Marc Chagall, Le jongleur (1943
"(...) É-se grande poeta porque se é grande poeta, e não porque «courage» rima com «rage» ou «son» com «saucisson».
Se, ao desenvolver um poema que tem metro ou rima, a minha ideia pedir a palavra «amor», mas o metro ou a rima exigirem as sílabas ou o som que pode ser preenchido só pela palavra «afecto», adentro da possível ou plausível sinonímia, não é senão humano que eu empregue a palavra «afecto», dando o caso por fechado nesse particular. Mas o segmento do poema será atacado pela circunstância de que a palavra «afecto» contém implícitas que não contém a palavra «amor», e, insensivelmente, quase sem dar por isso, ou até sem dar por isso, o seguimento do poema sofrerá um desvio, porque a minha própria ideia sofreu.
Admitida mesmo a artificialidade de toda a poesia, ninguém há que não reconheça que temos aqui artificialidade a mais.
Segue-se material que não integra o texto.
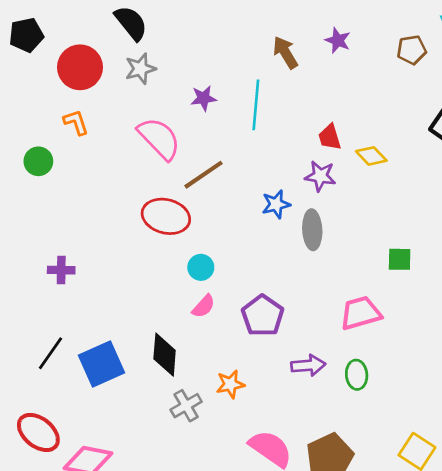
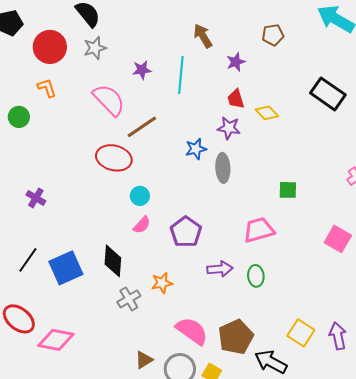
purple star: (338, 40) -> (236, 62), moved, turned 30
brown pentagon: (412, 50) -> (273, 35), moved
purple cross: (61, 270) -> (36, 198), turned 30

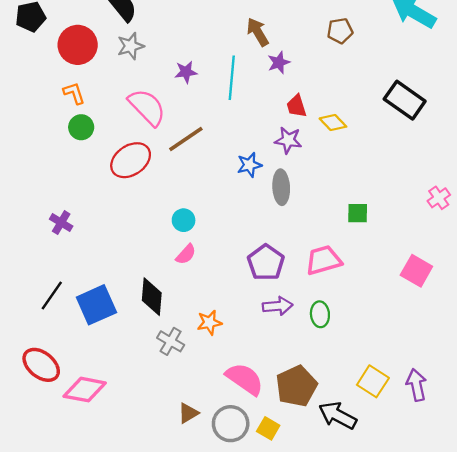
purple star: (236, 62) -> (279, 63), moved
green circle: (19, 117) -> (81, 127), moved
red ellipse: (114, 158) -> (131, 160), moved, turned -48
purple pentagon: (186, 232) -> (266, 263), moved
gray cross: (129, 299) -> (171, 341), turned -30

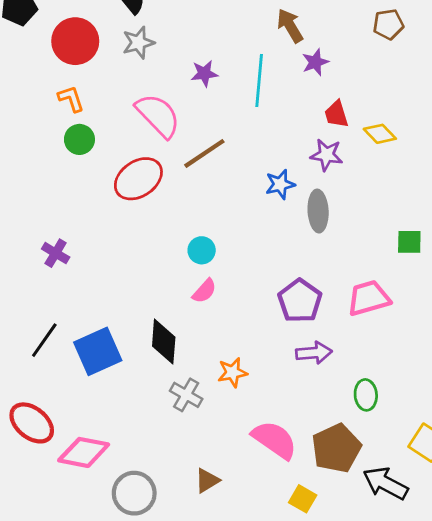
green ellipse: (320, 314) -> (366, 395), moved
gray circle: (231, 424) -> (134, 493), moved

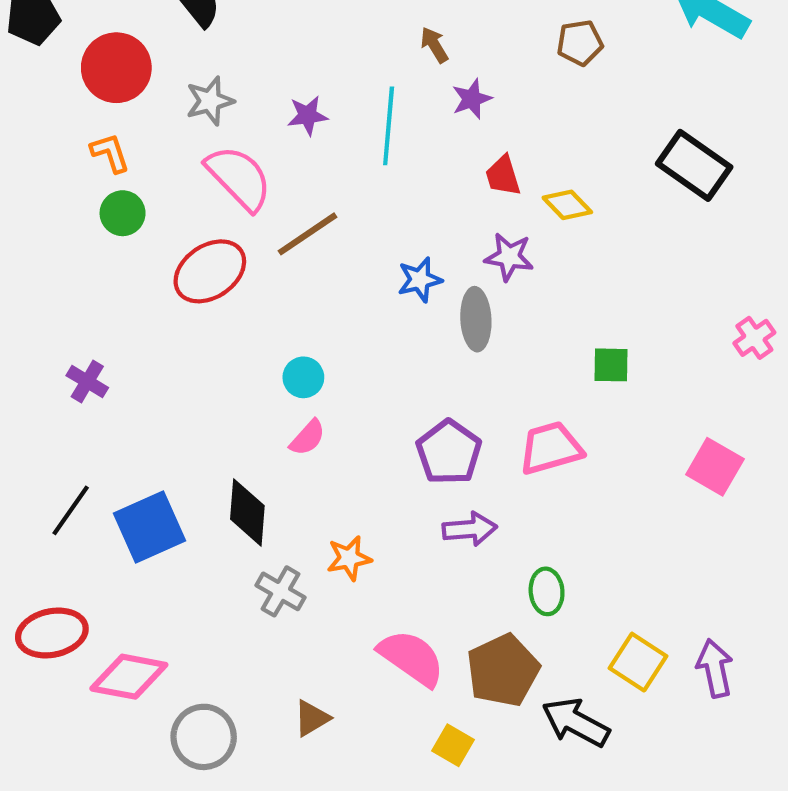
brown arrow: (290, 26) -> (434, 45), size x0.7
gray star: (138, 43) -> (210, 101), moved
purple star: (326, 155) -> (509, 257), moved
red ellipse: (32, 423) -> (52, 633), turned -51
Que quem sente deveras não fala em verso, nem mesmo em prosa, mas em grito ou acto, é verdade; mas que quem sente um pouco menos deveras, e pode portanto falar em verso, tenha, ainda por cima, que falar em verso dos outros - porque outra coisa não é o metro e a rima do que uma imposição alheia -, isso é menos que verdade, isso, organicamente, não é nada.
Sei bem que a própria palavra é uma instituição dos outros, mas a substância da vida é a assimilação, isto é, a conversão do que é outro em nosso. E quanto mais nosso tornarmos o que é dos outros, mais vivemos. Para tornarmos mais nosso o que é dos outros, é preciso que ele, inicialmente, seja o menos possível dos outros já, para que mais facilmente seja nosso. A força da alma humana não é tal, que trabalhe seguramente através de grandes dificuldades. Napoleão disse que não conhecia a palavra impossível, mas deve tê-la encontrado em Moscovo e Waterloo, se a não tinha visto antes. Depois, deve ter ficado a conhecer a palavra, em toda a sua expressão maligna.
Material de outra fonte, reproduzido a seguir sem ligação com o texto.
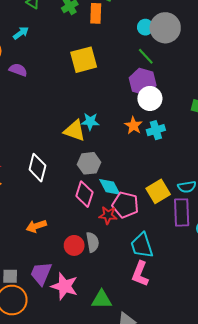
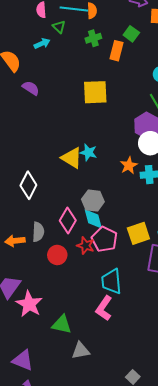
cyan arrow: (21, 33) -> (42, 43), moved
gray hexagon: (89, 163) -> (93, 201), moved
gray semicircle: (92, 242) -> (38, 232), moved
red circle: (74, 245) -> (57, 255), moved

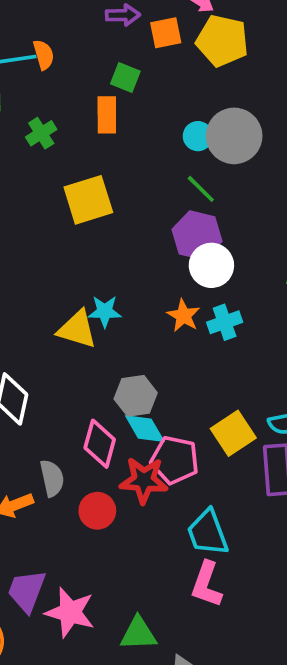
green cross: (93, 38) -> (41, 133), moved
red star: (86, 246) -> (144, 480), size x1.4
Disse Goethe que «trabalhar dentro de limites revela o mestre». Revela, mas o mestre no sentido do jongleur de possibilidades, do artista de circo da inteligência superior. Dar uma cambalhota em que o corpo passe através de um arco de papel, revela o mestre no sentido de Goethe, porque o arco de papel é um limite, mas, na vida, e na arte que é a vida, não há limites dessa ordem. O limite que temos é a nossa própria personalidade; é o sermos nós e não a vida inteira. É isso o limite dentro do qual temos que trabalhar, porque não podemos trabalhar fora dele. E, para limite, basta esse."
Fernando Pessoa, Poesias Completas de Alberto Caeiro, recolha, transcrição e notas de Teresa Sobral Cunha, Lisboa, Presença, 1994, p. 271.